SOURCE EXTRACT:
+ + +

Estimation & Robotics

Particle Filter

When the Kalman filter’s single bell curve isn’t enough — when your belief is multimodal or your system wildly nonlinear — represent it instead with a cloud of weighted guesses. Predict, weight, resample. The estimator that lets a robot say “I might be here, or here, or here.”

Prerequisites: A Bayes filter updates a belief with prediction + measurement + You can sample from a distribution. That’s it.

Chapters

Simulations

Assumed Knowledge

Chapter 0: One Bell Curve Isn’t Enough

The Kalman filter (and its EKF and UKF cousins) is brilliant — but it makes one rigid assumption: the belief about the state is a single Gaussian, one bell curve with a mean and a covariance. For tracking a ball or fusing GPS, perfect. But the world isn’t always one bell curve.

Imagine a robot that wakes up in a building of identical hallways. From its sensors, it could be in any of three identical-looking corridors. Its true belief is multimodal — three separate bumps of probability. A single Gaussian cannot represent this; forced to fit one bell, it would put its mean in the empty space between the corridors — a place the robot definitely isn’t. Add severe nonlinearity, or non-Gaussian noise, and the Kalman family breaks down further. We need a belief that can take any shape.

The particle filter represents the belief not by a formula, but by a cloud of samples — hundreds or thousands of guesses (“particles”), each a hypothesis about the state, each with a weight. A cloud can be one blob, three blobs, a banana, a ring — any distribution. This nonparametric flexibility is the whole point, and this lesson builds the filter from it.

The trap: “just use a Kalman filter, it’s optimal.” It’s optimal only for linear-Gaussian systems. The moment the belief is multimodal — global localization, multi-target tracking, ambiguous sensors — a Gaussian is the wrong shape, and its mean lands somewhere impossible. Particles pay more compute to represent the belief honestly, warts and all.

A single Gaussian can’t fit a multimodal belief

The true belief (teal) has three peaks — the robot could be in any of three corridors. The best single Gaussian (orange) smears across them, putting its mean in the empty middle. Particles (dots) sit on the real peaks. Drag to separate the modes.

mode separation0.60

Why can’t a Kalman filter handle a robot that might be in any of three identical corridors?

Its sensors are too slow Its belief is a single Gaussian, which can’t represent a multimodal (multi-peak) distribution — its mean lands between the modes It needs more memory

Chapter 1: Belief as a Cloud of Particles

The core representation: approximate the probability distribution over the state by a set of particles. Each particle is a complete guess at the state (a position, a pose, whatever you’re estimating), and it carries a weight — how plausible that guess is. Where the particles cluster densely, the belief is high; where they’re sparse, it’s low. With enough particles, this cloud can approximate any distribution to arbitrary accuracy.

+ + +

DATA RECORDS:
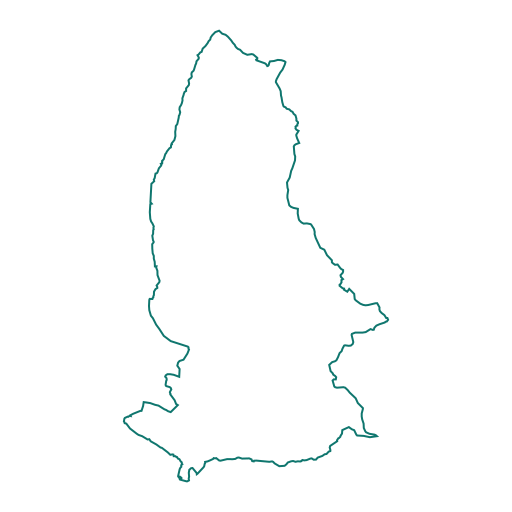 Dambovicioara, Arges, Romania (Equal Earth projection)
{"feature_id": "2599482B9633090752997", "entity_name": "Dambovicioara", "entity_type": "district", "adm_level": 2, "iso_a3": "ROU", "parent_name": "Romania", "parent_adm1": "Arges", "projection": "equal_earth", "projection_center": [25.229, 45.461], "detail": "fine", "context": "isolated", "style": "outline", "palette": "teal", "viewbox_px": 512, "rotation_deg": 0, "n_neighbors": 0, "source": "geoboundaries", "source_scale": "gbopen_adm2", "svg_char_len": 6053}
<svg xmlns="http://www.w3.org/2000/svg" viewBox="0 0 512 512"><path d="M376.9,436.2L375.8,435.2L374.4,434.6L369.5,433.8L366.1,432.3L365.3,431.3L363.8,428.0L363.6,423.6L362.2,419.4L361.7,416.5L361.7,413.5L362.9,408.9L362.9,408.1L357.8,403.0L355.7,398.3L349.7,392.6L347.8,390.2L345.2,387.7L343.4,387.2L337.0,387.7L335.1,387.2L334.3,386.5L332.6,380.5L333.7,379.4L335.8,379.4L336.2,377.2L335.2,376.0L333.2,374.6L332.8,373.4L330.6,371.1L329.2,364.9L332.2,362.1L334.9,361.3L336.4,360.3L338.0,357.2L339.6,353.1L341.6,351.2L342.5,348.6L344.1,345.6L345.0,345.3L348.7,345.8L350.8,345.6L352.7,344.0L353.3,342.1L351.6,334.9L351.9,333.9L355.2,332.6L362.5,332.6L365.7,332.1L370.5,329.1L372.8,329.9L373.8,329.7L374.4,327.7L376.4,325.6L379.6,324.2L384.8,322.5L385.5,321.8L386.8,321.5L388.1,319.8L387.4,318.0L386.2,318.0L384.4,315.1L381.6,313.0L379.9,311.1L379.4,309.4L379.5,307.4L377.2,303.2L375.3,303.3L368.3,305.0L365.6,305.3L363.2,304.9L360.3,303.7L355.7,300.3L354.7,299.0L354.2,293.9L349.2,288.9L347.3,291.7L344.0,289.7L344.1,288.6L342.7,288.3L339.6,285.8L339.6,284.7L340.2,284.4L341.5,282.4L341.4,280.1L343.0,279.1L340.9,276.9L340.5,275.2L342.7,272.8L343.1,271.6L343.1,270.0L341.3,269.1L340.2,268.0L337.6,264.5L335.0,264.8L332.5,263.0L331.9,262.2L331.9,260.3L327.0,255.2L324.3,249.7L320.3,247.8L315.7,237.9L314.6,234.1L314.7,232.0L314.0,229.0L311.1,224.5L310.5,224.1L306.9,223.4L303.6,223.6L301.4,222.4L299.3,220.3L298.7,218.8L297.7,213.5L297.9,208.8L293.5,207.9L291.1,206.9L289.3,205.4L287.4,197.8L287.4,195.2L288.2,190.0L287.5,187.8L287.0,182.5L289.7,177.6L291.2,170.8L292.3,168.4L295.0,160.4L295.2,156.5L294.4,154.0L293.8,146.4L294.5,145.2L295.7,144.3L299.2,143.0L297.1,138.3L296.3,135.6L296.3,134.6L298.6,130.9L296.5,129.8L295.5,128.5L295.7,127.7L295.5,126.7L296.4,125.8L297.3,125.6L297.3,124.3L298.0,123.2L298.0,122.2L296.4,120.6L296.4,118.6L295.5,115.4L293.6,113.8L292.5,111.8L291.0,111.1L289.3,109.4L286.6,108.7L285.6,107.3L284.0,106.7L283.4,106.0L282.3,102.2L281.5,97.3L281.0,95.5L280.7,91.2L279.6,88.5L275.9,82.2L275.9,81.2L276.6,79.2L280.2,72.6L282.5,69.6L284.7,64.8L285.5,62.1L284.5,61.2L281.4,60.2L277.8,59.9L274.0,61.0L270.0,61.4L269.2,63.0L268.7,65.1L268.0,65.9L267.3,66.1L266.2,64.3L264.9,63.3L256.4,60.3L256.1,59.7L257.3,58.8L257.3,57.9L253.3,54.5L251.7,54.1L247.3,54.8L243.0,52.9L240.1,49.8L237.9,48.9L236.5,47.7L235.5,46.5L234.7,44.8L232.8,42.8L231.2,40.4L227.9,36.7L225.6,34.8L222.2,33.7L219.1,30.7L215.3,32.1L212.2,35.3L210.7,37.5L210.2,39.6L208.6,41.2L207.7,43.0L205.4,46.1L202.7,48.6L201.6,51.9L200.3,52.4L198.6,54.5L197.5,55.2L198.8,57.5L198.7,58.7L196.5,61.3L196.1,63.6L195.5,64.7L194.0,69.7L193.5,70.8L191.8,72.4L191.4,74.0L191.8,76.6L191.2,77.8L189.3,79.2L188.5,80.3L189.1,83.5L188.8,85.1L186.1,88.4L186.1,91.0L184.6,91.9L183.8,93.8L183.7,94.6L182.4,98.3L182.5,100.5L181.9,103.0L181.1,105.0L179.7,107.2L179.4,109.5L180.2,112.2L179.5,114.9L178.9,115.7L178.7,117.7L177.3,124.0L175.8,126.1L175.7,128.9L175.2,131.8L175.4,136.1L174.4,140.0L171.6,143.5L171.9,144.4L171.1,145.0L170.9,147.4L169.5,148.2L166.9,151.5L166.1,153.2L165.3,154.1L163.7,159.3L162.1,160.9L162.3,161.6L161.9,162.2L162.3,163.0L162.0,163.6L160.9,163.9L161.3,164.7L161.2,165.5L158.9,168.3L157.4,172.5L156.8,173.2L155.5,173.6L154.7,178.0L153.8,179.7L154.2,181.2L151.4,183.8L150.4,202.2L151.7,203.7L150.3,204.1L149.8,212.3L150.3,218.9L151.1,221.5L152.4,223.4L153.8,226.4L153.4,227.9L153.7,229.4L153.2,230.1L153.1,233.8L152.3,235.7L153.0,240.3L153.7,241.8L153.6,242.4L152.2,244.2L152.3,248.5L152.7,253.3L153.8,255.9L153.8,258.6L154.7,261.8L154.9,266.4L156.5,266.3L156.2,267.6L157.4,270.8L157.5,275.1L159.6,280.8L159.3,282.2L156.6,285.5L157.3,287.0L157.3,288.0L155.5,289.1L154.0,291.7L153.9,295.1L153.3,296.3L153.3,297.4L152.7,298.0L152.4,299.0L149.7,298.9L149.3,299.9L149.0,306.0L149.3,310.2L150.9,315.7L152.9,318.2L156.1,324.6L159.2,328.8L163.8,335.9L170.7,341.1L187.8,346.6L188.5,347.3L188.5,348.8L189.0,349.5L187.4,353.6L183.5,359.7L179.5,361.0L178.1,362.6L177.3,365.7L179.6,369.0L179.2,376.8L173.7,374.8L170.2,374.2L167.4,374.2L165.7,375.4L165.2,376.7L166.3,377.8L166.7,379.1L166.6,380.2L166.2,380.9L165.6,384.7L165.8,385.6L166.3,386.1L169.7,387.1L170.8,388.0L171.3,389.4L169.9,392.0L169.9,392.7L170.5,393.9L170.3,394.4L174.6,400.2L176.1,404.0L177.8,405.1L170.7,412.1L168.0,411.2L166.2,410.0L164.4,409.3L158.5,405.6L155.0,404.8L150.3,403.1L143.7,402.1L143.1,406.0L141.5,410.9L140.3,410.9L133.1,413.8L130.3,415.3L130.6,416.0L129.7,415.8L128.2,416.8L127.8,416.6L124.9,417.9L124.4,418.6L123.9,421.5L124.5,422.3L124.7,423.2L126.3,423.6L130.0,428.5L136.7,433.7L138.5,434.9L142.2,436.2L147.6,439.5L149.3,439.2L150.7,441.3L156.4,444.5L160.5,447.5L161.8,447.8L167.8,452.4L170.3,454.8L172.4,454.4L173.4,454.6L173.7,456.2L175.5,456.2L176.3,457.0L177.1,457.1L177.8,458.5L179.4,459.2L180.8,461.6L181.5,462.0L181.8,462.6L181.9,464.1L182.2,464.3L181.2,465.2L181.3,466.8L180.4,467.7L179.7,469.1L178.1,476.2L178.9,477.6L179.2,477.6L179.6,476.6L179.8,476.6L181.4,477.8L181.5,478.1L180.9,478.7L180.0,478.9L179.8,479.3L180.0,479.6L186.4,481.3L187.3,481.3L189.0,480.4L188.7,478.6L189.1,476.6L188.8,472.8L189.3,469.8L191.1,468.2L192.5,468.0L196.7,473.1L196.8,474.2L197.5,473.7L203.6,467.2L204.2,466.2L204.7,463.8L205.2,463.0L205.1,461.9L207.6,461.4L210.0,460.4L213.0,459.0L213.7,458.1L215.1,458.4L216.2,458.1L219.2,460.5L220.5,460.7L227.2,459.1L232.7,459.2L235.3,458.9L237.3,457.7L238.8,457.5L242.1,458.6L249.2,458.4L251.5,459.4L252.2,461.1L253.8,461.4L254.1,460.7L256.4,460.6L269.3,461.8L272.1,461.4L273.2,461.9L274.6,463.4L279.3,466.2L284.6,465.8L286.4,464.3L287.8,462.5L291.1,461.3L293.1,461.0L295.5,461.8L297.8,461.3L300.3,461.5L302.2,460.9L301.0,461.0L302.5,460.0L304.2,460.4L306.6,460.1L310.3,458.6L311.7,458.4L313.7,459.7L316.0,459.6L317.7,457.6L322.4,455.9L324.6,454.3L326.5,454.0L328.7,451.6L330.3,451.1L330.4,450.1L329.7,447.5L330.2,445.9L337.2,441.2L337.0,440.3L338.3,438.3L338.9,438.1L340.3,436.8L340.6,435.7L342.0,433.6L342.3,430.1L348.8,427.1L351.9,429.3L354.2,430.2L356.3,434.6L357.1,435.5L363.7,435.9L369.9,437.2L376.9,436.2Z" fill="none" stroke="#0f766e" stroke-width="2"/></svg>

+ + +

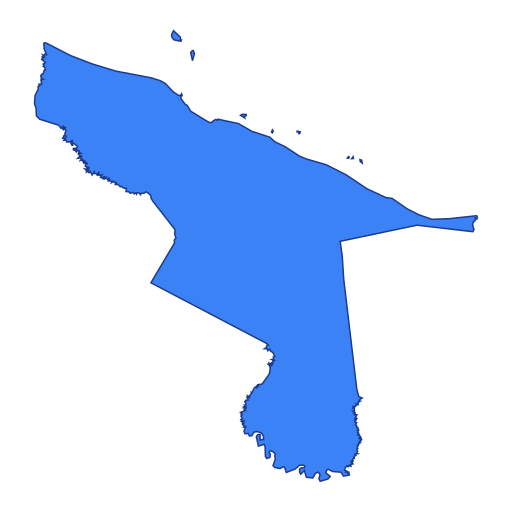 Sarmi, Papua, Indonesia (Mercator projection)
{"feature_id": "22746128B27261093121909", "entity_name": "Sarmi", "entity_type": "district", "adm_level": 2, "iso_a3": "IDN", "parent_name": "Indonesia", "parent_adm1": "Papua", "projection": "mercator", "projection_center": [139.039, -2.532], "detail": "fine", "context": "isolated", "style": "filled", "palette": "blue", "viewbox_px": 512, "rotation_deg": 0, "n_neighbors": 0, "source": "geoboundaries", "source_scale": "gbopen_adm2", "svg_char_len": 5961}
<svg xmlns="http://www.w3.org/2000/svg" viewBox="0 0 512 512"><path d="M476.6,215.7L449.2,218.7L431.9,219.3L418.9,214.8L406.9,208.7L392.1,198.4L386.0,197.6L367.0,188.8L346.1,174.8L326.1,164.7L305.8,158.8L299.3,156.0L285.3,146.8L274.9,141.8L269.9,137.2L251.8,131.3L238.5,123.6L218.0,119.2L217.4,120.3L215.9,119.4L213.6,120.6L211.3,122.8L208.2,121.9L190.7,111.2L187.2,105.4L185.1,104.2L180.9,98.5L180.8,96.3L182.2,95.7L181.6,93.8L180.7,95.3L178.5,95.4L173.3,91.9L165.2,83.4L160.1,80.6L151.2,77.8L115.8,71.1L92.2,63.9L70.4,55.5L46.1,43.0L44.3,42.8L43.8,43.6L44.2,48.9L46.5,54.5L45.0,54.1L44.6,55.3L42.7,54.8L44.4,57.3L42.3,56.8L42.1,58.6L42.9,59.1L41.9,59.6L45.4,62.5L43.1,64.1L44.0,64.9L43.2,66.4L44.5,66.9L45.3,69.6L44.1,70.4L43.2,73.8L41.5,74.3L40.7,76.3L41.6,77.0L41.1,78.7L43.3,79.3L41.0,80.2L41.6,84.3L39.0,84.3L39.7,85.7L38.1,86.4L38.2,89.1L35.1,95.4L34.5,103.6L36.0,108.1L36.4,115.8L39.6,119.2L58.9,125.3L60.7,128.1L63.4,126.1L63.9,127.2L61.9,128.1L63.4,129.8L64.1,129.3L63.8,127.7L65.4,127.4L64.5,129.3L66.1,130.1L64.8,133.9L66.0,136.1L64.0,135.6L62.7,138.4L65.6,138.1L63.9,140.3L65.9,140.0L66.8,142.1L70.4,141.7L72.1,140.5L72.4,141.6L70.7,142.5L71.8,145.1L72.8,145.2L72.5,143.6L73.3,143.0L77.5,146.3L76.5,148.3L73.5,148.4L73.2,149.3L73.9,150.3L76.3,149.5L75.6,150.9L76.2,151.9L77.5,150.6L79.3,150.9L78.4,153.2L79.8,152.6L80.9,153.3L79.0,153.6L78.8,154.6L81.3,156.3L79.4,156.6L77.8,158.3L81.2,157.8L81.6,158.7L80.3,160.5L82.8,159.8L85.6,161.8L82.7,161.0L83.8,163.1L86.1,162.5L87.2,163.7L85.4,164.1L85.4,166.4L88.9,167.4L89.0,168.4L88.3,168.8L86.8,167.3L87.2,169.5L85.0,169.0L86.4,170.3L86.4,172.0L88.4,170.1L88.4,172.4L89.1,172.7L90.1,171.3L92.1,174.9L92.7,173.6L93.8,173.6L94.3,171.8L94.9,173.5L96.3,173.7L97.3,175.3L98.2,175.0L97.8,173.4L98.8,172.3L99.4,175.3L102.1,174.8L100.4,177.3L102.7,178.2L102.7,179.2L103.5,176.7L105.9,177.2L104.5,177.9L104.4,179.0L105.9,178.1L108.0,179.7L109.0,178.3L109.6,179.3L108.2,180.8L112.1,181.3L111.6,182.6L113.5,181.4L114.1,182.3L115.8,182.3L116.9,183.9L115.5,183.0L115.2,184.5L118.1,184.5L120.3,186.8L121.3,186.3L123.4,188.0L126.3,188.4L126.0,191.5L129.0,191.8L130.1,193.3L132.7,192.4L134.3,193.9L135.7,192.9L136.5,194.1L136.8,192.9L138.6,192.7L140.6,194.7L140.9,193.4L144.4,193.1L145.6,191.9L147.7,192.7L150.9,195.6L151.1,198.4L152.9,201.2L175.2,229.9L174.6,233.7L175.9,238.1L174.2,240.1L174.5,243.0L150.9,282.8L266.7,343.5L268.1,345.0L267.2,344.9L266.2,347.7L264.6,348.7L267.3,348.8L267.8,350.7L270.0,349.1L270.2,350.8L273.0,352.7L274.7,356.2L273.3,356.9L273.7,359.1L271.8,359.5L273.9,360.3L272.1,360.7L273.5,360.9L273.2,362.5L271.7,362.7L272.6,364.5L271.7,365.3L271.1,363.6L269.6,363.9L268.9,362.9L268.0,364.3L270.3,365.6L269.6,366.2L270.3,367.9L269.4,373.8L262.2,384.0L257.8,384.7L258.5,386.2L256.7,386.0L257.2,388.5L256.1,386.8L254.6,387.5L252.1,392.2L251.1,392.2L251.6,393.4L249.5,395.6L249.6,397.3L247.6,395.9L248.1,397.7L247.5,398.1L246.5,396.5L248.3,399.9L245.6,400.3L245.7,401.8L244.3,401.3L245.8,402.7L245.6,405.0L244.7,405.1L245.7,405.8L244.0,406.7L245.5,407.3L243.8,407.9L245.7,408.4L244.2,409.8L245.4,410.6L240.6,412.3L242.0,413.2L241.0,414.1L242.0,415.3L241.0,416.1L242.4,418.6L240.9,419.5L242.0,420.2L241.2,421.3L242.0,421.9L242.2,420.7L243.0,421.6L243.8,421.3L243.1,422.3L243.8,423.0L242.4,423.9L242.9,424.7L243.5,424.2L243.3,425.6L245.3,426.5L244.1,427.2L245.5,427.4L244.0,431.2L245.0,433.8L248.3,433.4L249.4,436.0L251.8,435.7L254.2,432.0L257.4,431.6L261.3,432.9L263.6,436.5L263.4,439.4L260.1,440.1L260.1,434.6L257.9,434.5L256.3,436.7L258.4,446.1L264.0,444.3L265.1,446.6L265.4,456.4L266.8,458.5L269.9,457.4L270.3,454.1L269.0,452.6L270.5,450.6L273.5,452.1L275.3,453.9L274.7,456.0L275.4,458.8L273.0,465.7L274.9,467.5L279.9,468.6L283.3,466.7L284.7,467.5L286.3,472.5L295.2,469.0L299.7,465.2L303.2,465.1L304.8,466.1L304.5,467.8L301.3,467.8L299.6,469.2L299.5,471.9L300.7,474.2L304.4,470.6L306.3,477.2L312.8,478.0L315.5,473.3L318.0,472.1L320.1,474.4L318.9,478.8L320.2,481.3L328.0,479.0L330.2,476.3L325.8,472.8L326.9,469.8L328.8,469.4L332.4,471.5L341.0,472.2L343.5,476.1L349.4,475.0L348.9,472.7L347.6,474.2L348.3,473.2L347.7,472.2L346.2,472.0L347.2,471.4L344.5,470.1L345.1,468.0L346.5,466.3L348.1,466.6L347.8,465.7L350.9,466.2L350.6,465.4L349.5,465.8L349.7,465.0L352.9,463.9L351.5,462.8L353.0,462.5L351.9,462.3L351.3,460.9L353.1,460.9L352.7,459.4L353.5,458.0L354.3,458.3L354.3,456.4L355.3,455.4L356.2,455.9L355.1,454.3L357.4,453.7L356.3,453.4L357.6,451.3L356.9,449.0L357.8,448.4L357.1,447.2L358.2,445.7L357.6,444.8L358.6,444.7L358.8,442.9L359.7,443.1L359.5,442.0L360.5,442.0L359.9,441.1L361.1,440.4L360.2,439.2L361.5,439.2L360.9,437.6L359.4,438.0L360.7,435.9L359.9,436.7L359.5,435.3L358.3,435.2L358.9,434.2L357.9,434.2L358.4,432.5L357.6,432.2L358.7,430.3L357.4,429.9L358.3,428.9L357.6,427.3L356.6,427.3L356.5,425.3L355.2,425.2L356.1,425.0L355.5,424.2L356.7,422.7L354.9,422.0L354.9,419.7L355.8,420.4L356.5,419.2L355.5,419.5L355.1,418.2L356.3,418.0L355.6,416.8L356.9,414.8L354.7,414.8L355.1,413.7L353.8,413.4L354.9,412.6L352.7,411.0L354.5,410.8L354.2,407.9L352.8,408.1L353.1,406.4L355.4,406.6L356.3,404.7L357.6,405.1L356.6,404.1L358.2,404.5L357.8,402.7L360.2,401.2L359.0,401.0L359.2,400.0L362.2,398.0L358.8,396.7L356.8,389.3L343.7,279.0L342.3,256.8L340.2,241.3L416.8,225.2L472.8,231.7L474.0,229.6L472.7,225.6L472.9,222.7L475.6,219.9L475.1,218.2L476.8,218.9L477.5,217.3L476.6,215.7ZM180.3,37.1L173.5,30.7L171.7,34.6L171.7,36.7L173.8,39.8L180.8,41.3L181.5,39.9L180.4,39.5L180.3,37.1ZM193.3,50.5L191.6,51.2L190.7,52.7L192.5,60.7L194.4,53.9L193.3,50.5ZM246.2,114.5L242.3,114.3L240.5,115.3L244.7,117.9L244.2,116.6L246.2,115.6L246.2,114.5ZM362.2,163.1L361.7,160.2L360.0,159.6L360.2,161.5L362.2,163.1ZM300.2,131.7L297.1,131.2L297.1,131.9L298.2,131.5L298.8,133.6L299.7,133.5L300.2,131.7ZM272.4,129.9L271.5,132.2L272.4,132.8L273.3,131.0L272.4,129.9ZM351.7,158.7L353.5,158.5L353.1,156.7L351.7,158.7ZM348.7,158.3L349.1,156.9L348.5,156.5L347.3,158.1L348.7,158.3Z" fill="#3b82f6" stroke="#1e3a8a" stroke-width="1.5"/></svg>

+ + +

SHORT PROBLEM: Rewrite the part of the particle filter lesson that opens with "Simulations" and closes with "take any shape.", changing "corridors" to "aisles" throughout.

CORRECT ANSWER:
Simulations

Assumed Knowledge

Chapter 0: One Bell Curve Isn’t Enough

The Kalman filter (and its EKF and UKF cousins) is brilliant — but it makes one rigid assumption: the belief about the state is a single Gaussian, one bell curve with a mean and a covariance. For tracking a ball or fusing GPS, perfect. But the world isn’t always one bell curve.

Imagine a robot that wakes up in a building of identical hallways. From its sensors, it could be in any of three identical-looking aisles. Its true belief is multimodal — three separate bumps of probability. A single Gaussian cannot represent this; forced to fit one bell, it would put its mean in the empty space between the aisles — a place the robot definitely isn’t. Add severe nonlinearity, or non-Gaussian noise, and the Kalman family breaks down further. We need a belief that can take any shape.